Comme tous les coureurs régionaux en quête d’un contrat pro, le passage à l’ACBB fut bref pour le Brestois, mais suffisant pour apprécier ses dirigeants à leur juste valeur. « Je retiendrais la discrétion du président Gérard Leroy mais qui veillait sur tout et la relation de confiance que j’avais tissé avec Mickey Wiégant. J’ai même passé mon voyage de noce chez lui aux Issambres ».
Albert LE ROUX
La carrière professionnelle de Pascal Campion ne dura que deux ans, le temps de son contrat chez La Redoute-Motobécane pendant les années 1984 et 1985. « J’ai été le plus jeune ex-pro du peloton », constate Pascal redevenu amateur dès l’âge de 24 ans. « Pour réussir chez les pros, il faut penser au vélo à 100 %. A la fin de ma première saison, j’avais commencé à investir dans l’immobilier, ce qui m’a perturbé dans ma préparation hivernale. C’est peut-être cela qui m’a empêché de faire une deuxième bonne saison ».
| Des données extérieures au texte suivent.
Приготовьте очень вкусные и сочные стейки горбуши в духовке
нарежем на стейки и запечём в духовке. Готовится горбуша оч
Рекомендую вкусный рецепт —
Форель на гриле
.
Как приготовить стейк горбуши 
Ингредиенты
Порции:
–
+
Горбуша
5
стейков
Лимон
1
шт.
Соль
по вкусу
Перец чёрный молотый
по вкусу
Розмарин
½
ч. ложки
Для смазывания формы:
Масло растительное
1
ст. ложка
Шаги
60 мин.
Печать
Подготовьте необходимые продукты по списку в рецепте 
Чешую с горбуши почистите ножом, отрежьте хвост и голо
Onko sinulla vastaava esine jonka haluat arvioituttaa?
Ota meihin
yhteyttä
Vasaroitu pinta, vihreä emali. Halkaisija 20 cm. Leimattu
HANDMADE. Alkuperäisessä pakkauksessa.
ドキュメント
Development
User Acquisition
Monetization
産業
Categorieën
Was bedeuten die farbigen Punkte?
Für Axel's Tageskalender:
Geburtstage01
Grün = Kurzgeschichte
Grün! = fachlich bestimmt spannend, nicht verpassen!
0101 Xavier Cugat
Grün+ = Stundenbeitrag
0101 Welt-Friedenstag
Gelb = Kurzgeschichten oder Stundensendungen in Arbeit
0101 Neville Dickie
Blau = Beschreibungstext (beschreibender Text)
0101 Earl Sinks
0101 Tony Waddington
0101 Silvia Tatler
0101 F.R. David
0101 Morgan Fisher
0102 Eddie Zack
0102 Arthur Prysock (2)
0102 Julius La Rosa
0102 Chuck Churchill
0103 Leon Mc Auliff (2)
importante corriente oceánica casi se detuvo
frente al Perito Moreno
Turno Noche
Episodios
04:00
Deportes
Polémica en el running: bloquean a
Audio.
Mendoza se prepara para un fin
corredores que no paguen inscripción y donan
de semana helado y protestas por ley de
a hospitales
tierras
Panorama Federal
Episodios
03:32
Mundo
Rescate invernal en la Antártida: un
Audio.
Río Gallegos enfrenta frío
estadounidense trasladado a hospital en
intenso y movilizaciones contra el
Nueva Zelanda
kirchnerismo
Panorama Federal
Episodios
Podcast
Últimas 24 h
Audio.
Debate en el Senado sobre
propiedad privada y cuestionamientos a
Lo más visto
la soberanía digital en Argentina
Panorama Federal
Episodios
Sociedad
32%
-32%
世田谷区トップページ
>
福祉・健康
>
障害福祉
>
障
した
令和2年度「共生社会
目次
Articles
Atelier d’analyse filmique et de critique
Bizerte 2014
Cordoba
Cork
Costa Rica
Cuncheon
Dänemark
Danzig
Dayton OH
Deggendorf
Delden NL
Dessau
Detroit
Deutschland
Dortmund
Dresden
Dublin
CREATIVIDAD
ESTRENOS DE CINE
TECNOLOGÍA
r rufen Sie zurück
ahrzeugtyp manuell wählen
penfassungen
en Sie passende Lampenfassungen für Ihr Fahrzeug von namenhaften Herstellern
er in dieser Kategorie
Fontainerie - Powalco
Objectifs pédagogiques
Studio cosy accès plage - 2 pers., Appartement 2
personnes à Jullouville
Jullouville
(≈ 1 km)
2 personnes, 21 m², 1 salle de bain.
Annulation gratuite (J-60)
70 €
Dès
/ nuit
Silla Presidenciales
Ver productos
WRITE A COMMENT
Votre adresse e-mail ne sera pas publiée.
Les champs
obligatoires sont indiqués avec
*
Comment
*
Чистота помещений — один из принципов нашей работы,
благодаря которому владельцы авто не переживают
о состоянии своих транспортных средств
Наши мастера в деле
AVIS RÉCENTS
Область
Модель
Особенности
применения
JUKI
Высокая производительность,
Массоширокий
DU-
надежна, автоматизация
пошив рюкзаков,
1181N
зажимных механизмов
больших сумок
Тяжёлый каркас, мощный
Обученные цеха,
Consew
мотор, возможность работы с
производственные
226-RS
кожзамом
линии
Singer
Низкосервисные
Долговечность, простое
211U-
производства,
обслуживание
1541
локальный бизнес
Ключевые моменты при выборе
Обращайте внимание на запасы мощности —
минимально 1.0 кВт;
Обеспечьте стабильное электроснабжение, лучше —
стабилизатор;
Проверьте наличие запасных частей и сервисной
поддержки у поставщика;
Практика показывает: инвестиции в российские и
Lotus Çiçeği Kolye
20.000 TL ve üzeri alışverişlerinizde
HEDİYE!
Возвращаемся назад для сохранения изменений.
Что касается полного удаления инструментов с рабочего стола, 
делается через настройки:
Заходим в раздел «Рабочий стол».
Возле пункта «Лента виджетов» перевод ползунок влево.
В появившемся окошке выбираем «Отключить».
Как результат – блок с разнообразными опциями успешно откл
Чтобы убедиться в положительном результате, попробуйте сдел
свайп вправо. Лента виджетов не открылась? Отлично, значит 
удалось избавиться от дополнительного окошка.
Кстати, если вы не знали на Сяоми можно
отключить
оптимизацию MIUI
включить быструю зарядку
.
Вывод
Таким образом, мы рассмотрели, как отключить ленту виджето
Pascal Campion en compagnie de Bernard Hinault. (Collection Pascal Campion)
Pourtant tout avait bien commencé par un Tour d’Armor remporté dès sa première année chez les professionnels. Ceux sont ses coéquipiers belges qui réussirent à trouver le moyen de motiver le néo-pro. Le départ de cette édition était donné de Brest. « Quoi ? tu es natif d’ici et tu n’as même pas un article dans la presse locale ? », s’insurgea Jean-Luc Vandenbroucke. Il n’en fallait pas plus pour motiver le jeune Campion qui, aidé par toute son équipe, remporta l’épreuve (son coéquipier Christian Levavasseur prenait la deuxième place). C’est également lors de cette course qu’il fit vraiment connaissance avec Bernard Hinault dans l’étape Lamballe – St Grégoire. « Je suis allé lui disputer le prix des grimpeurs au haut de la côte de Plancoët. Il a mis une mine ensuite et roulé à bloc. Il était 200 m devant nous et toute mon équipe roulait à fond. On a mis 40 bornes à boucher le trou ».
Des débuts professionnels prometteurs avec une victoire au Tour d’Armor 1984.
Pascal, ici dans la rue de Siam à Brest avec sa plus fidèle supportrice, sa maman (Collection Pascal Campion)
Revenu chez les amateurs en 1986, Pascal Campion signe à l’AC Brest-Plougonvelin, pour trois nouvelles saisons avec à son actif une nouvelle troisième place dans la classique Paris-Roubaix 1986, une deuxième place au Ruban Granitier Breton cette même année. Des années mises à profit également pour préparer la reconversion professionnelle. En 1988 Pascal repart courir aux Etats-Unis (il avait déjà couru plusieurs courses outre-Atlantique lors de son passage chez les pros) dans une équipe internationale IME constituée par un coureur de chaque nationalité.
Chez Aquaself, l’entreprise de Pascal Campion, on parle beaucoup boulot, mais aussi vélo. Deux de ses collaborateurs, Julien Lamour (1ère cat. EC Landerneau) et Florian Ulvoas (3ème cat VS Plabennec) sont bien connus dans les pelotons et tout le monde supporte l’équipe Fortuneo-Vital Concept. (Photo Pascal Campion)
En plus de ses victoires à la Niagara Classics et la Classique de Montréal, le coureur brestois revient en Bretagne avec l’idée de sa reconversion. Les foyers américains utilisent pour la plupart un équipement de filtrage de l’eau du robinet qui permet d’éviter l’achat d’eau minérale en bouteille plastique. De retour en pointe de Bretagne, le coureur raccroche définitivement la compétition et créé son entreprise Aquaself, spécialisée dans les systèmes de purification de l’eau alimentaire, de récupération d’eau de pluie, etc…. Aujourd’hui l’entreprise emploie dix personnes et n’hésite pas à recruter dans le peloton régional pour choisir ses collaborateurs.